[DOCUMENT EXCERPT]
One must look, therefore, to style as the paramount achievement of this story; its sustained colloquial dialect, which reveals so much about the limitations of character, cultural background, education, and expectations of the speaker. The protagonist reveals his ignorance and inflated opinion of himself, for example, by periodic reminders of his “perfectly swell position clerking at the Cash ’n’ Carry.” The story is appropriately adorned with trite phrases, such as “really takes the cake,” “a drop in the bucket,” and “if the shoe fits, wear it,” but it also sports some variations on conventional phrases, such as Marge’s description of her husband as “free, white, and sixteen.”

The old ladies, however, have a comic way of garbling conventional wisdom: “Don’t think you can pull the sheep over our eyes,” says Olivia-Ann, and “We weren’t born just around the corner, you know,” says Eunice. However, occasionally one of them creates a peculiarly bizarre expression that has the spirit and cadence of familiar phrases but is original in content: “If he’s ever so much as driven a plow I’ll eat a dozen gophers fried in turpentine.”

[TASK GOAL]
Extend the critical passage on the story's colloquial dialect, beginning after its final sentence.

[ENTRIES]
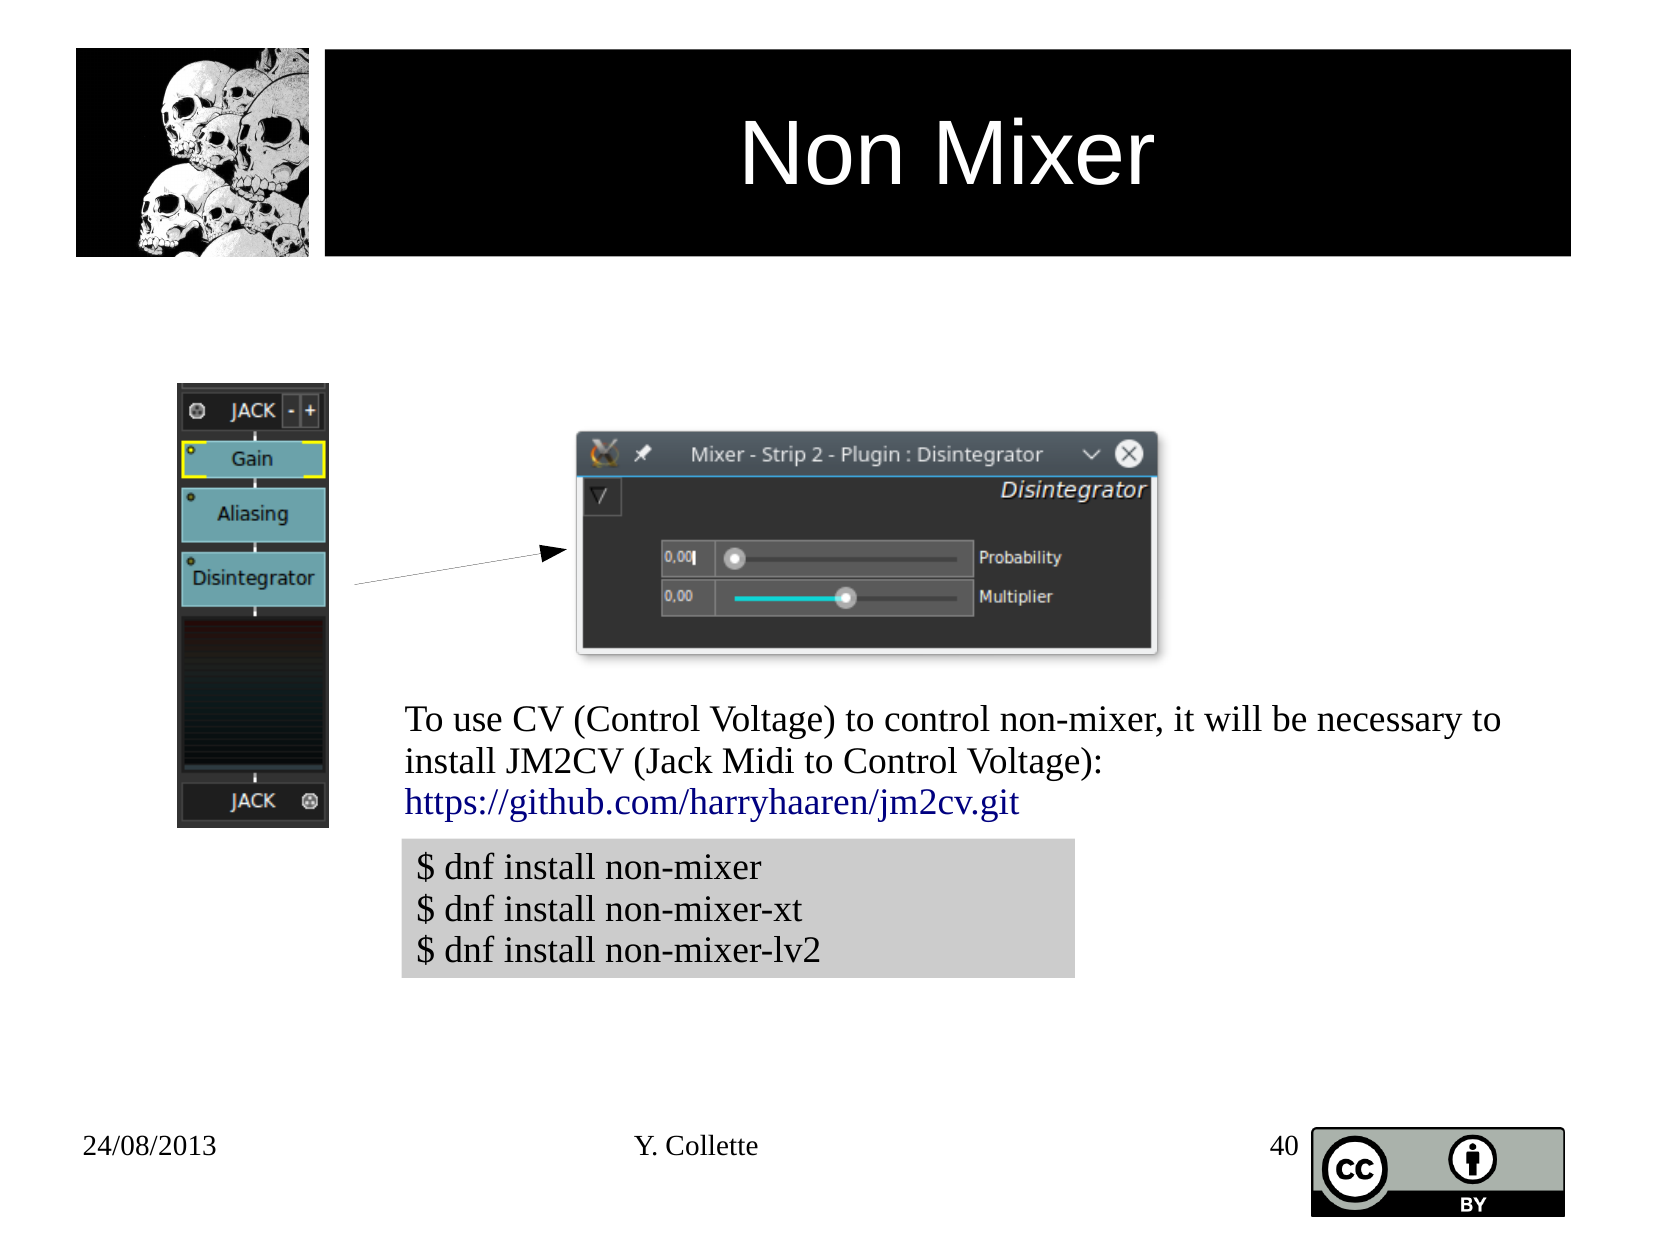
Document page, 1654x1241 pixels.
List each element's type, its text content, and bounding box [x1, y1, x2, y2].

text_box $ dnf install non-mixer $ dnf install non-mixer-xt $ dnf install non-mixer-lv2 [401, 838, 1075, 978]
picture [76, 48, 309, 257]
text_box To use CV (Control Voltage) to control non-mixer, it will be necessary to install JM2CV (Jack Midi to Control Voltage): https://github.com/harryhaaren/jm2cv.git [389, 690, 1524, 831]
picture [1311, 1127, 1565, 1217]
picture [566, 421, 1178, 675]
picture [177, 383, 329, 828]
title Non Mixer [324, 49, 1571, 257]
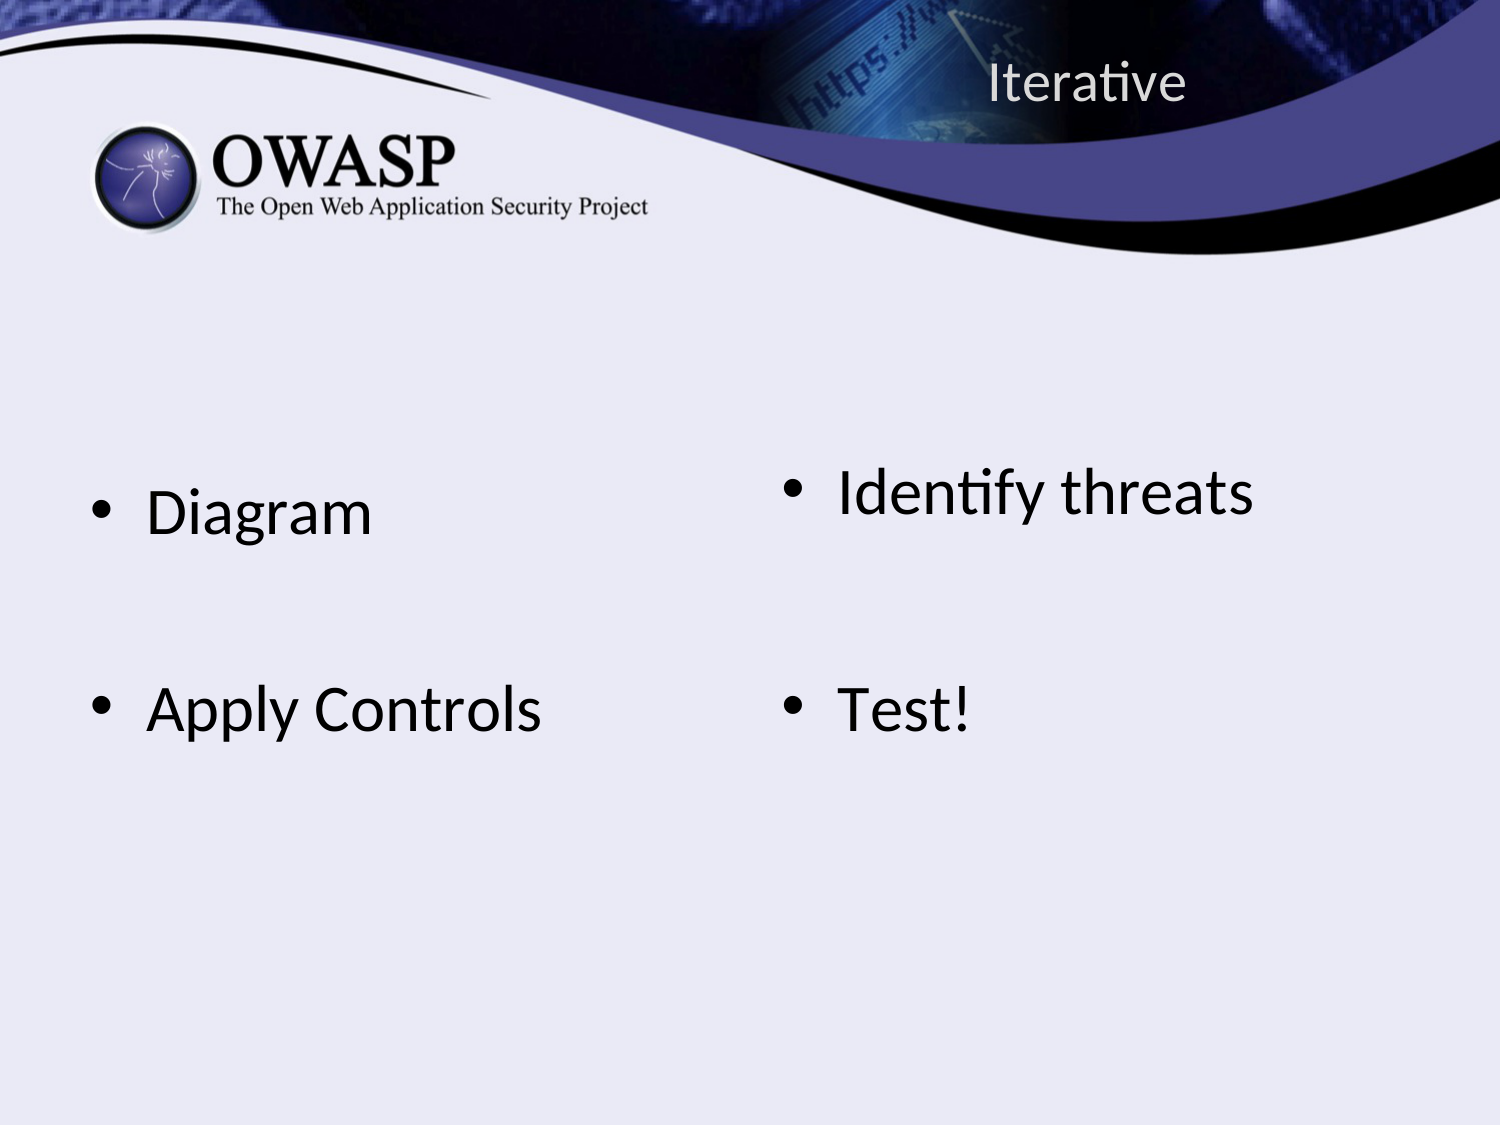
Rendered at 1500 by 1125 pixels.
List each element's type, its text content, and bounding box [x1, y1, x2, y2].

list Identify threats [766, 439, 1426, 615]
picture [0, 0, 1500, 1125]
list Diagram [75, 460, 734, 656]
list Apply Controls [75, 656, 734, 1017]
title Iterative [699, 0, 1476, 156]
list Test! [766, 656, 1426, 1017]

[RESPONSE FOR THIS EXERCISE]
The narrator provides a vivid, though possibly biased, vision of Eunice as presiding queen of the household:Eunice is this big old fat thing with a behind that must weigh a tenth of a ton. . . . She chews tobacco and tries to pretend so ladylike, spitting on the sly. She keeps gabbing about what a fine education she had, which is her way of attempting to make me feel bad, although . . . I know for a fact she can’t even read the funnies without she spells out every single, solitary word. You’ve got to hand her one thing, though—she can add and subtract money so fast that there’s no doubt but what she could be up in Washington, D.C., working where they make the stuff.

Capote displays his ability here to reveal the ignorance, small-mindedness, and egotism of common people, a trait he shares with a number of contemporaneous southern writers. He has not here displayed the depth of humanity that often graces William Faulkner’s comic works or the moral passion that burns in Flannery O’Connor’s merciless exposes of everyday malice. Nevertheless, the story is an effective vehicle for the careful control of language, from which he could and did venture forth into realms of either gothic romanticism or increased realism.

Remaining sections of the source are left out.